Given text START
Metal Clay a winning choice for MW instructor Michela Verani

by Metalwerx on September 6, 2011

Winning four awards in as many months has left Metalwerx instructor Michela ‘Mikki’ Verani ecstatic: “It’s amazing. I’m shocked. On cloud nine.”

In April, Mikki won second prize in the Bead Dreams Competition  for her metal clay scatter pin, “Dragonfly Nymph”. One month later, Mikki was awarded the Employee’s Choice Grand Prize in the Fire Mountain Gems Competition for her two-part “Dragon’s Hoard” pendant. Her winning streak continued into July with prizes in Art Clay World’s North American Design Competition for her metal clay bracelet, “Garden Dreams”, and the Art Clay Club Chairman Award for her “Iris Inro” pendant.

Dragonfly Nymph pendant, silver, moonstones

But that’s not all. It’s the second year in a row that her work was selected for publication in the PMC Guild’s fifth Annual, a yearly compilation of the best work in metal clay, this time for “Fern Box”. The Annual will be made available in October, which also happens to be when her how-to article, “Ice Storm Pendant,” will be published in Bead Unique Magazine.

“It tells me I went into the right area. That I can submit to contests that have hundreds or more people entering, and come out in the top three,” Mikki said. “I’m moving in the right area in my work, and it’s good work. I guess I’m getting to the top of my game!”

The Dragon's Hoard

Mikki will share her metal clay expertise in three Metalwerx classes this fall, Intro to Metal Clay, Intermediate Metal Clay Techniques, and Advanced Metal Clay Techniques. She has achieved Level II in the Metal Clay Master’s Registry, one of the first in the world to achieve this credentialing, and is also an Art Clay Certifying Senior Instructor.

The Dragon's Hoard, revealed

Metal clay inspires a lot of emotion in jewelers. Some have a hard time accepting it as a genuine jewelry art form, and there are others who love its plasticity. Mikki likes “how forgiving it is. If I don’t like what I’m making, I don’t have to fire it. I can grind it, reconstitute the clay, and make another piece,” she said.
Given text END
Study material START
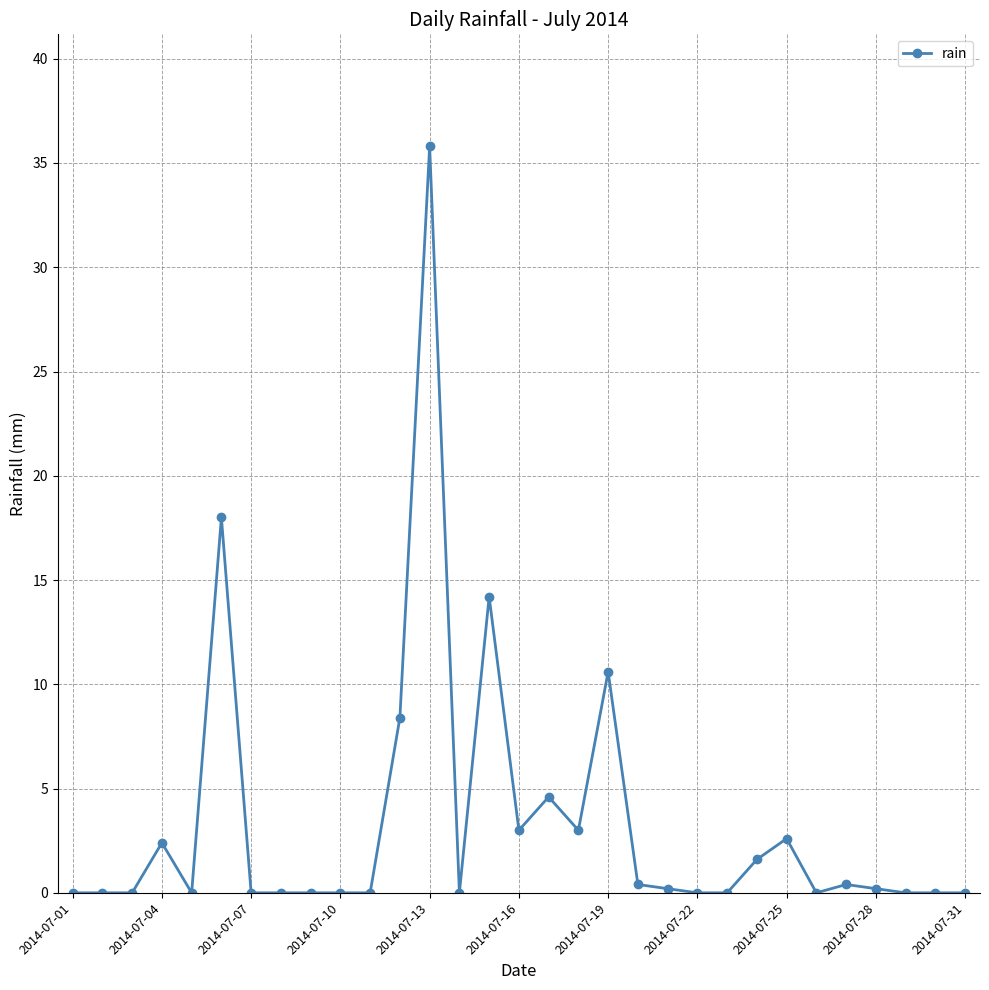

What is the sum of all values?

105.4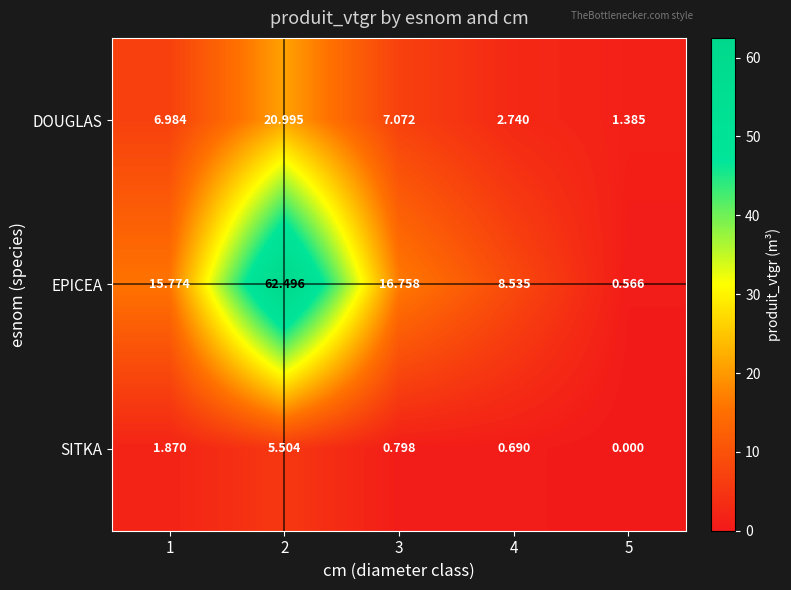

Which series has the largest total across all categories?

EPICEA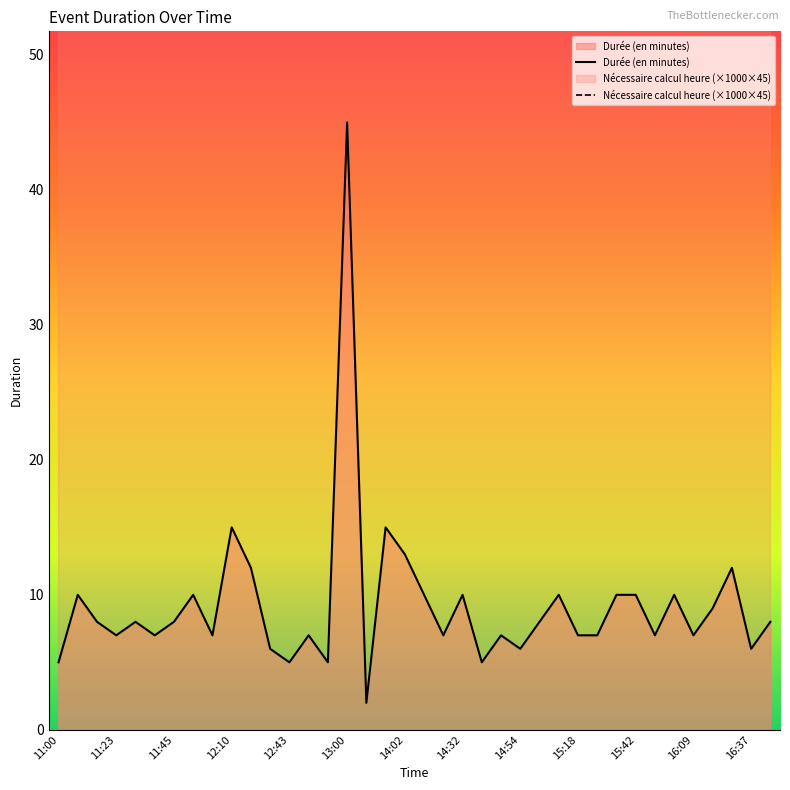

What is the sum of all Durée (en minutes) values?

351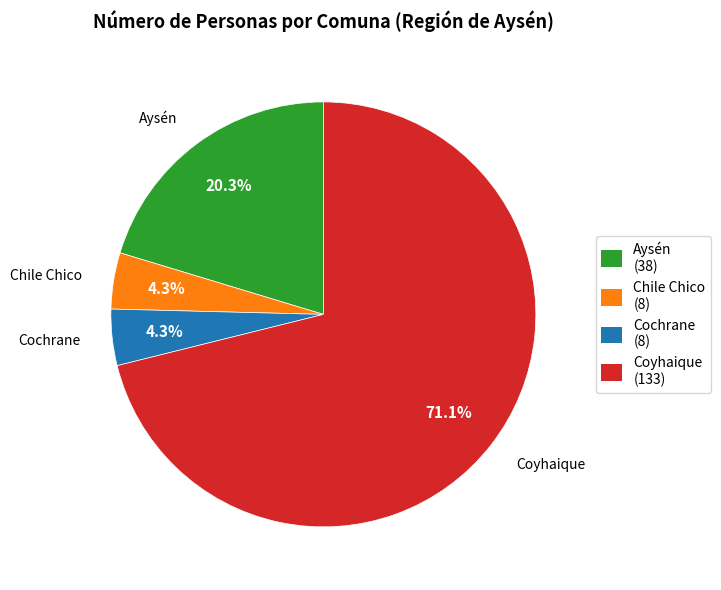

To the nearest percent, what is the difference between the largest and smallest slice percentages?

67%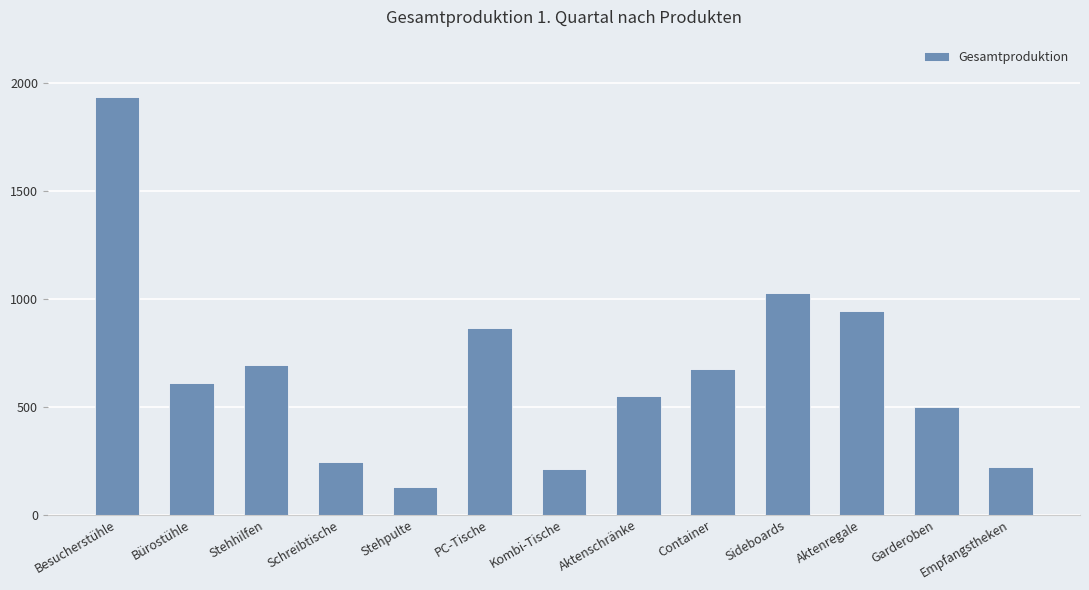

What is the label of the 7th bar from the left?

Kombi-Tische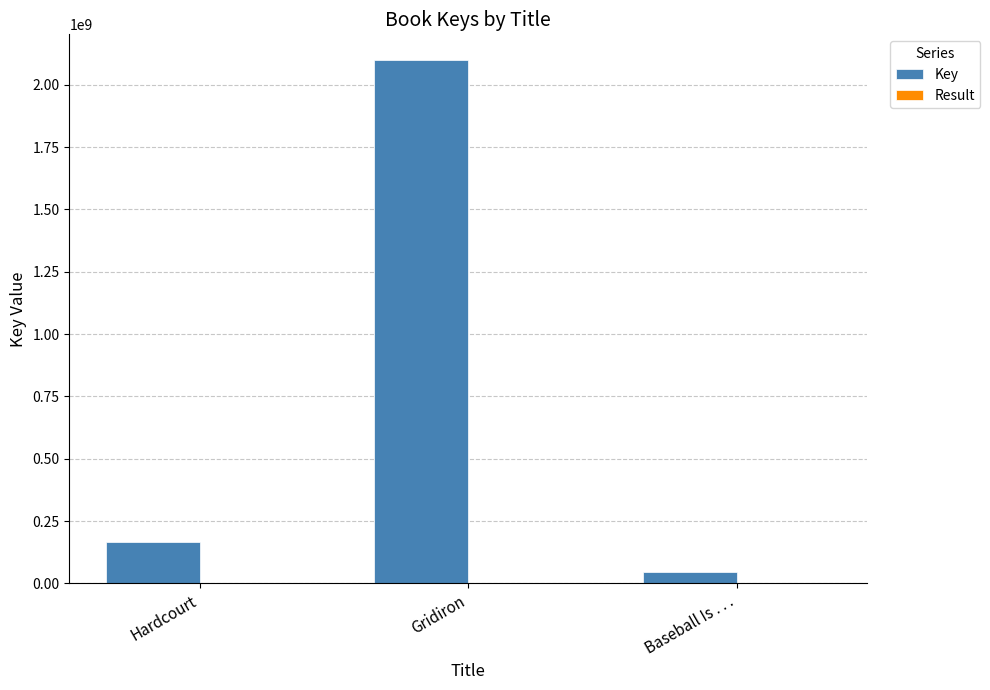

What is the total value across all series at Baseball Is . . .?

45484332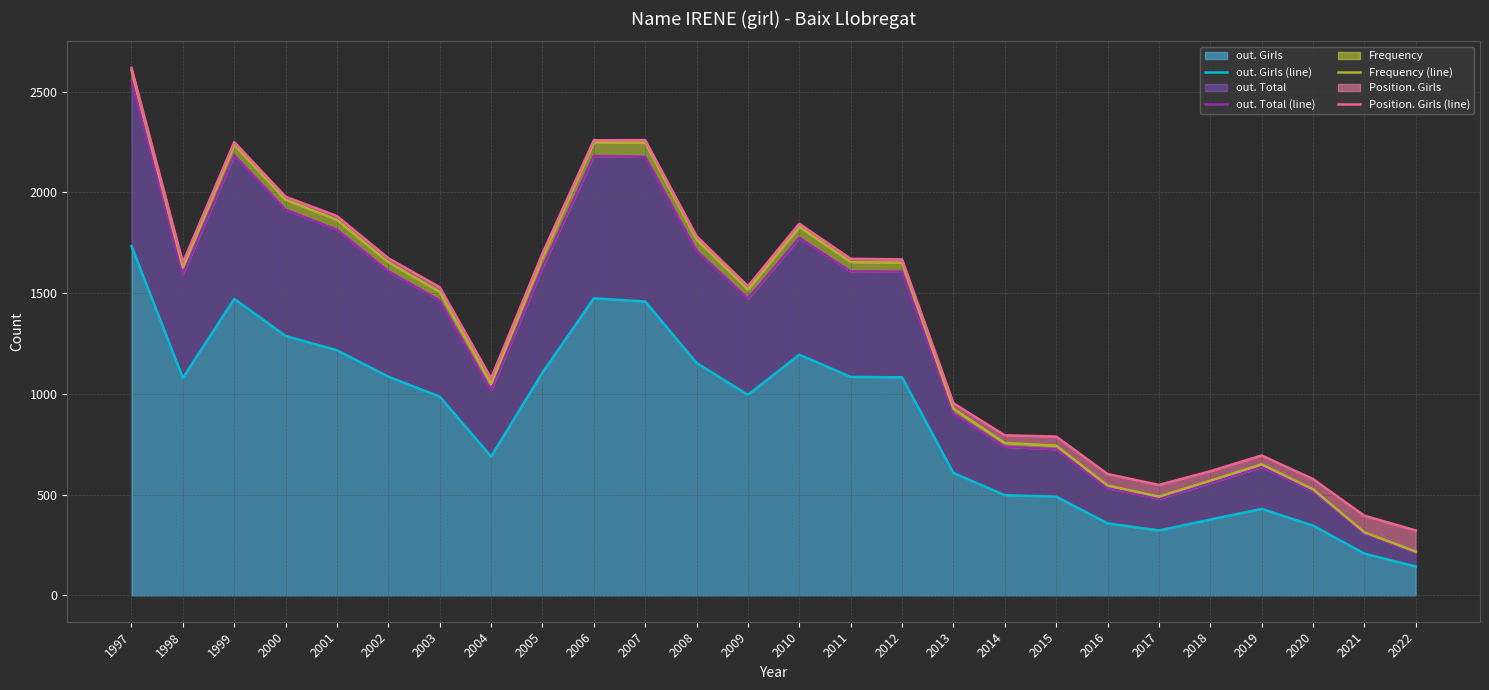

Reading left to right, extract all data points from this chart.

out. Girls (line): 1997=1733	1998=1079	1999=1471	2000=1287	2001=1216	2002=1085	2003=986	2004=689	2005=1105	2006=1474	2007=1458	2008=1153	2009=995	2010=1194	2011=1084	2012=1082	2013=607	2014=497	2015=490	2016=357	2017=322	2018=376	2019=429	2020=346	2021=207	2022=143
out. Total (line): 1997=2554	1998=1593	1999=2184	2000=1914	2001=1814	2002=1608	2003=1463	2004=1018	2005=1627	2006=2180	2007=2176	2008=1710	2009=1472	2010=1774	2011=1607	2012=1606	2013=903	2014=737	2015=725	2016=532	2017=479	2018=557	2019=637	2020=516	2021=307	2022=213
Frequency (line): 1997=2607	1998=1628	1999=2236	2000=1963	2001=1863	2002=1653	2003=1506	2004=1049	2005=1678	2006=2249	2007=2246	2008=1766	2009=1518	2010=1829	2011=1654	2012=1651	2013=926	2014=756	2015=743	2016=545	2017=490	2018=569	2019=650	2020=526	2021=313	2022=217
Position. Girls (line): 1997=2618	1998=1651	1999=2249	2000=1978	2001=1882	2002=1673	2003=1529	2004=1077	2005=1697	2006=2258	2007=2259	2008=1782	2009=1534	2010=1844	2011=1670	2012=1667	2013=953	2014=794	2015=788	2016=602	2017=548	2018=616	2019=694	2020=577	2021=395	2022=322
Study material END
_Study questions_:
A: Copy the passage from the Metalwerx article on Michela Verani word for word, starting with "Dragonfly Nymph pendant, silver, moonstones" and going on through "Bead Unique Magazine.".
B: Proceed with the Metalwerx article on Michela Verani, picking up right after its final sentence.

_Responses in order_:
A:
Dragonfly Nymph pendant, silver, moonstones

But that’s not all. It’s the second year in a row that her work was selected for publication in the PMC Guild’s fifth Annual, a yearly compilation of the best work in metal clay, this time for “Fern Box”. The Annual will be made available in October, which also happens to be when her how-to article, “Ice Storm Pendant,” will be published in Bead Unique Magazine.

B:
Garden Dreams bracelet

“With traditional metalsmithing—cutting, soldering, hammering, you get to a certain place and if you don’t like it, you’ve destroyed your metals unless you melt it down and reconstitute it. With metal clay, you never lose it,” she said. “I like that it works like clay, so flexible. It’s a nice meld of dimensionality.”

Iris Inro pendant

Metal clay, in which silver, gold, platinum, bronze, or copper is mixed with a water-soluble organic binder, is a relative newcomer to the jewelry making world. Precious Metal Clay was developed by Dr. Masaki Morikawa of the Mitsubishi Materials Corporation in Japan. In 1990, the material was introduced to Japanese artists who produced complex, elegant jewelry using ceramic-forming techniques.

To bring the product to the U.S. market, the makers convened a who’s-who of metal artists at Haystack Mountain School in Deer Isle, Maine, to experiment with it. After a distributor for the product was identified, the material became available here in 1997. Since then, another company, the AIDA corporation, has entered the market with a slightly different product called Art Clay.

“People are starting to realize you can make some nice things with it,” Mikki said. “At first, the people using it weren’t metalsmiths, they were crafters. But I’ve started to see people take it more seriously as an art.”

Michela "Mikki" Verani

Artists in metal clay can now undertake certification programs offered by specific brands, enabling them to receive discounts on material. The international Metal Clay Masters Registry was established in 2004 to formalize the credentialing of these various programs. Working at their own pace, artists complete fifty projects in five categories to be professionally evaluated.  The educational organization, Precious Metal Clay Guild, provides a wealth of information for its members, including a discussion board and a yearly conference.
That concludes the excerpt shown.